I started my social work after I lost my mother in 2013. I lost my father in 2010 and I went to attend the Anna Hazara movement in Delhi. I came back and all these got triggered and I started working with small-time NGOs like the Tiljala Shed which especially works with a huge number of ragpickers. There I started schools and libraries for their children. But for all this, I got immense support from my family, and they always trusted me because I was not a young boy who went clubbing around the city, spending money here and there, and buying cars. I had a lavish life given by my parents, but due to my goodwill, people believed in my intentions of doing good work and I did as much as I could do all by myself. 

● What are the difficulties you came across?

Difficulties are always there when you have a unique kind of perception. Before you can start your work, which needs immediate attention you need to go through a whole lot of procedures for taking permissions that delay the work and affect the zeal too. But slowly when people started to know that I was doing things for the betterment of society, I was able to work smoothly with my projects.

● What gave you the idea of installing a fridge in your locality?

I have been installing a pitcher for the past five years, but I realized when we are thinking of doing something for the poor, our attitude turns different as if we are treating these people like third-class citizens. We always think of donating them things that we reject ourselves. This triggered a thought and I asked myself why not give cold water from the fridge by installing it in the locality itself. Within two hours the fridge was installed, and I supplied the electricity from my house. People of the locality who cannot afford a fridge and passers-by felt relief to get cold water from the fridge in the heat wave that struck Kolkata. It will remain there for the entire summer.   

● After the success of installing the fridge, how did this idea of creating a library at bus stops come to your mind?

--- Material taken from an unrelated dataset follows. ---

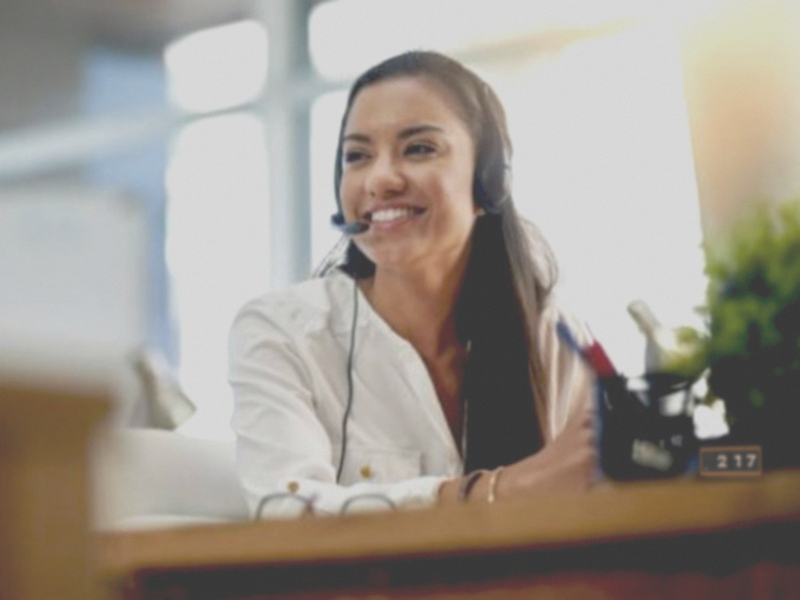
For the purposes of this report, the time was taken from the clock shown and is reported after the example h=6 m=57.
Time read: h=2 m=17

Before Covid 19, when I was visiting international destinations like Zurich, I saw beside the bus stop there was a telephone booth but it was an artificial telephone booth which had books in it. A kind of library. I found that very interesting and from there the idea of creating a small library in my city at bus stops struck. Reading is a culture in Bengal and if they can spend some time reading while waiting for buses or cabs, it is only going to enhance their knowledge and they will be spending quality time. Even for children who cannot afford to buy story books.

● Don’t you fear that books might get stolen from these open racks?

I feel humanity still exists strongly among the people of Kolkata. When I was installing the fridge, many laughed at my back but when it gained popularity, they realized their mistake. Moreover, a family is staying next to the shelf and the woman who lives there with her two children promised me that she would take responsibility for those books. It is their support which gives me the confidence to move forward with more unique ideas. 

● What is your appeal to the people of Kolkata? 

I just want to give a simple message to the people of Kolkata to remain as passionate as they are. Kolkata has always treated everyone equally when it comes to anything, including religious matters. My ardent request would be to keep the culture intact and come forward to help the needy and the poorer section of the society. I don’t want monetary help from anyone but yes books can be donated at their own free will.